March 28th, 2016
I am a middle-aged man. I am thirty-eight years of age.
This is not about approaching middle age or confronting one’s mortality. This is about me trying to build up the reserves to occasionally have a moment like I did when I was in my early 20’s.
Did you ever get in a car with friends and drive hours to a distant city to see a favorite band you loved but wouldn’t appear anywhere near you? I did that a lot in my youth. Now, not so much.
It’s harder to get away. It’s harder to get a group of friends to get away together for a day or two. Let’s get in the car, go to town, see a concert and drive immediately back. No stopping for a hotel room. Pull an all-nighter, get collective white line fever. Get home and sleep it off the entire next day. Wonderful, right?
You can do that all you want when you’re 21, 22, 23, but at 37 it takes a lot of effort to get away. March 26th was my 38th birthday, so I celebrated with a trip to Chicago to see the French progressive group Magma.
I have done this before. On my 30th birthday, I went to Chicago to see the Boredoms, a Japanese noise rock group. That band had three percussionists, one vocalist and somebody playing a seven-neck guitar that was stood up on the end like a christmas tree. Maybe the strangest show I’ve ever seen. It was also a great way to ring in my thirties.
This Magma concert, this was the second strangest show I’ve ever seen. Second only to the Boredoms. And unlike the Boredoms where I traveled up in an car with friends, I went to Magma by myself. . . on Greyhound.
I took a Greyhound bus from Louisville to Chicago (nine hours), then took a Megabus back to Louisville (seven hours) immediately after the concert. I don’t recommend it to anyone. I was awake for twenty-seven hours before I got back to my home in Fordsville.
For those sixteen cumulative hours I rode on the bus, I was cramped and my legs were sore. My body played a game, seeing which body part could hurt the most at any given point. My knees, my ankles, my ass were all prime contenders.
I can’t do that again. Maybe I can do the car trip all-nighter but I can’t do the bus thing. No way on Earth. There was a point on the way back I thought that if nobody had ever committed suicide on Megabus, I might be the first.
MAGMA: JUST WHAT EXACTLY WAS THAT?
Okay, where were we? In Chicago, at Reggie’s Rock Club on South State Street, watching the second strangest show we’ve ever seen in thirty-eight years of life.
Magma is a French group formed in the late ’60s by drummer Christian Vander, and beyond that you should go read the band’s Wikipedia because it’s far too complicated to discuss here. Key words include: “John Coltrane”, “space opera”, “quasi-operatic”, “tribalistic”. I don’t know if that helps. I hope it does.
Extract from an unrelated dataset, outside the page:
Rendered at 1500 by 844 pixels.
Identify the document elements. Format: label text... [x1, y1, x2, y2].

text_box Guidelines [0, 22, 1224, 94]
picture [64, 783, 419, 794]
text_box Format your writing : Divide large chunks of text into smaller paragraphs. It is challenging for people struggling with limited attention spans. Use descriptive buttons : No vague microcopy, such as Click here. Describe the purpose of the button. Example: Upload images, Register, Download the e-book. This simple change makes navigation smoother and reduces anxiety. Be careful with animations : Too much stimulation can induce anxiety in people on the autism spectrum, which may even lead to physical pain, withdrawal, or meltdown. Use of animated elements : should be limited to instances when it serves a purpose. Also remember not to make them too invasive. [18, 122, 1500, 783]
If I have to play the role of David Fricke, I’d tell you to check out Magma’s 1973 album “Mekanik Destruktiw Kommandoh”. If I knew how to add umlauts I would because that title has so many umlauts, Motley Crue would bow down.
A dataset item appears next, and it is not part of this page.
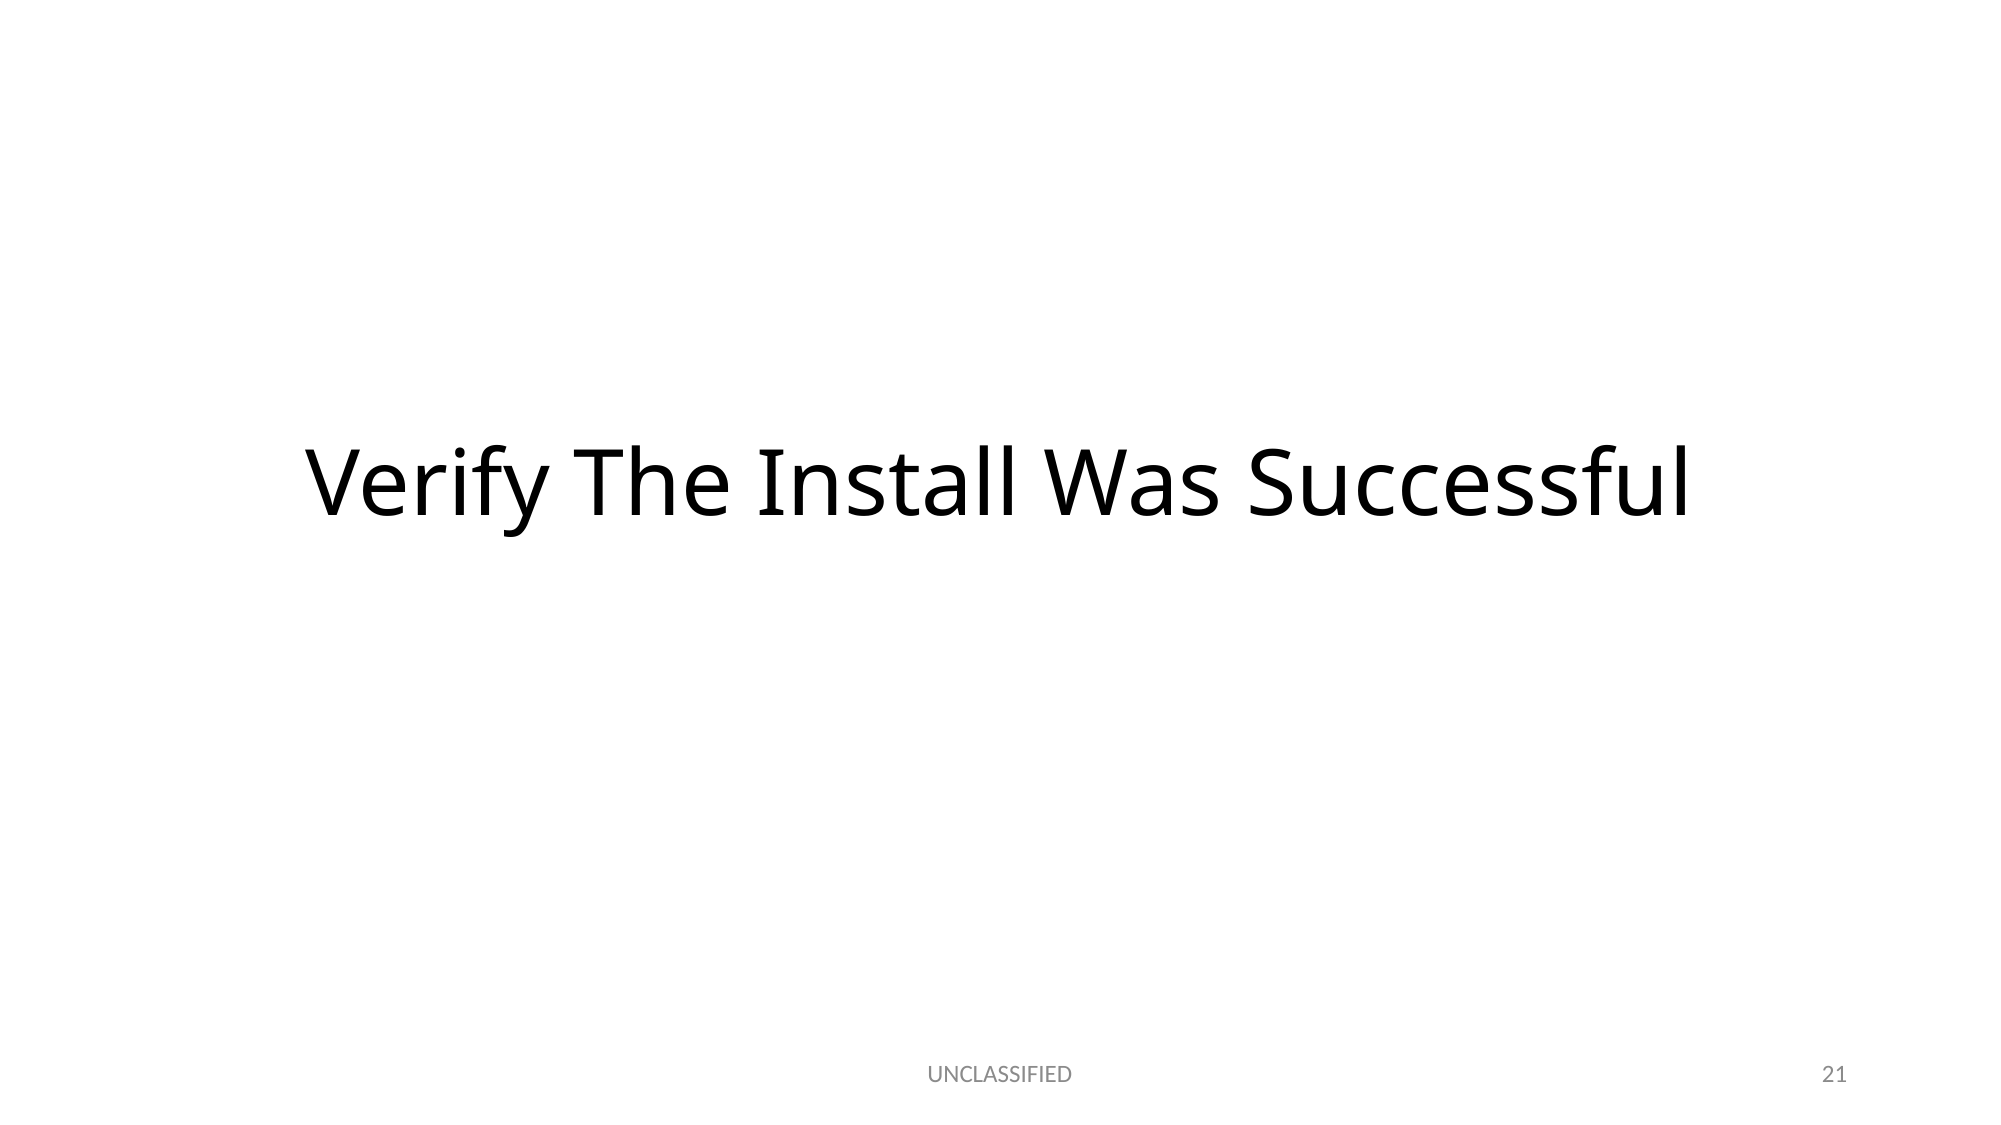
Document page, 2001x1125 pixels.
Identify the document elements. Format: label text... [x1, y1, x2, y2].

footer UNCLASSIFIED [662, 1042, 1338, 1103]
title Verify The Install Was Successful [137, 376, 1863, 594]
slide_number 21 [1412, 1042, 1863, 1103]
They played four songs Saturday night. Four. The first two were thirty-five minutes EACH. They didn’t warm up with a short one and then go into the longer pieces. They went straight into the hard stuff. Their drummer is sixty-eight years old and played two thirty-five minute songs in a row.
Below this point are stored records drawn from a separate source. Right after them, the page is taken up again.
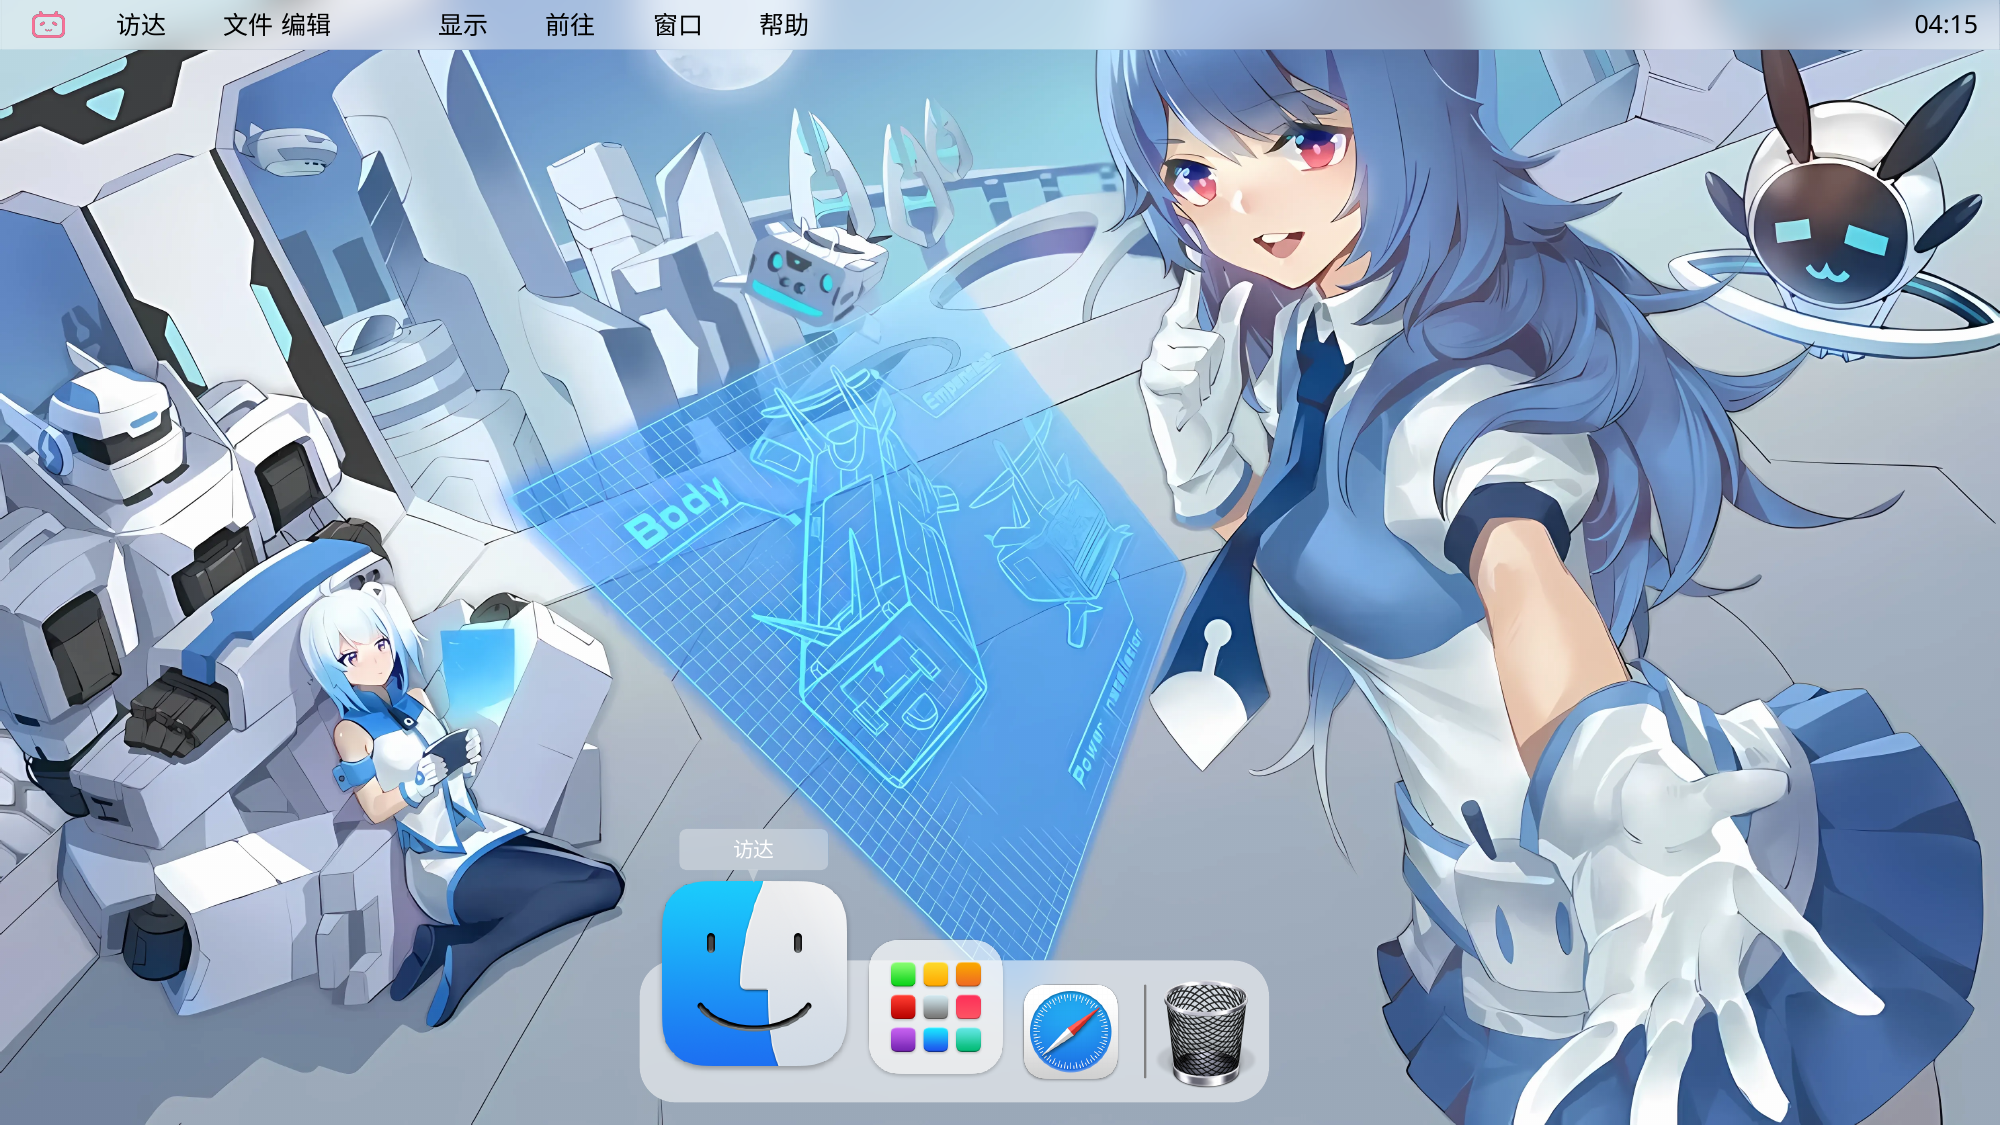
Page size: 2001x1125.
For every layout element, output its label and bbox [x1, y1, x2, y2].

picture [0, 0, 2001, 1125]
text_box [679, 828, 829, 883]
text_box [639, 960, 1270, 1103]
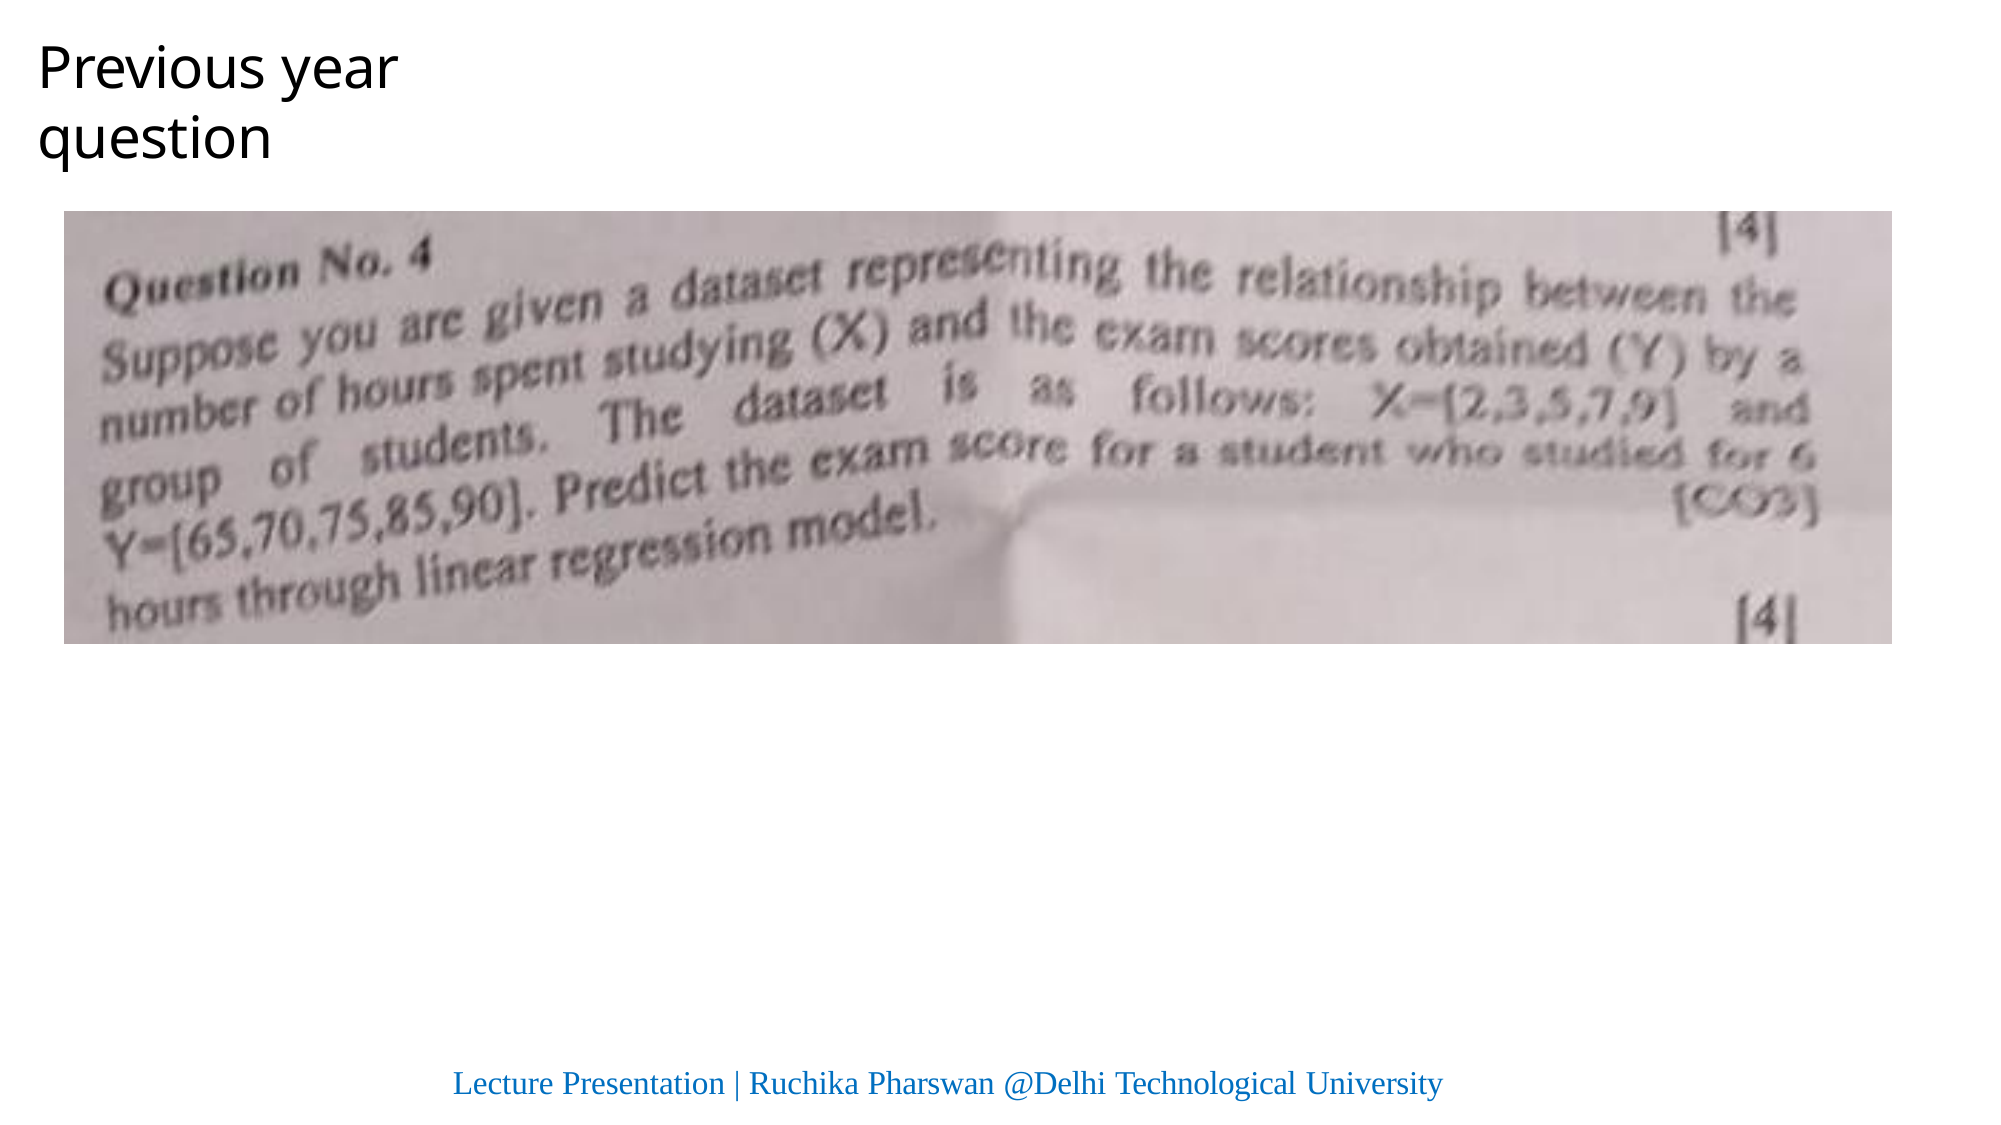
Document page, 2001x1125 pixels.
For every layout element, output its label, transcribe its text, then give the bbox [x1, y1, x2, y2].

To be fair, he stopped in the middle of the second song to take a scat vocal solo. For ten minutes, he scatted, he pretended the mike was a clarinet, he squealed and screeched like a maniac. And then he started drumming again. He didn’t exactly make it easy on himself.
The only way he could have made it harder is if he had taken a nine-hour Greyhound bus trip right before the show.